What you return should match the listing exactly, minus its images.

┌──

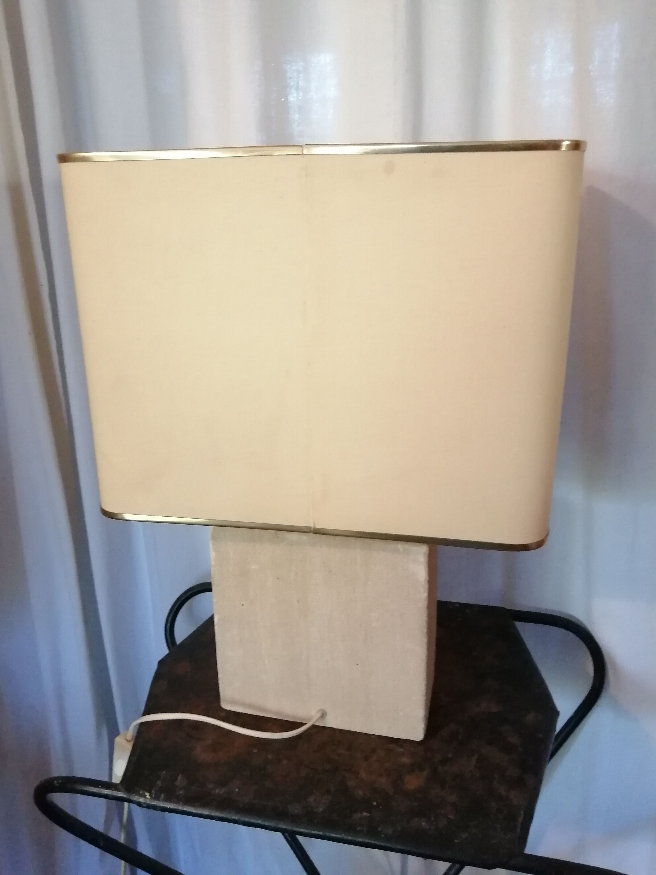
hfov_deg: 53.1
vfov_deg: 67.3
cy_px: 438
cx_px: 328
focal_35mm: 26
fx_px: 657
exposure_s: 1/20
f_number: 1.8
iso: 500
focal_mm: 3.46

└──

- [Your solution]:
hfov_deg: 53.1
vfov_deg: 67.3
cy_px: 438
cx_px: 328
focal_35mm: 26
fx_px: 657
exposure_s: 1/20
f_number: 1.8
iso: 500
focal_mm: 3.46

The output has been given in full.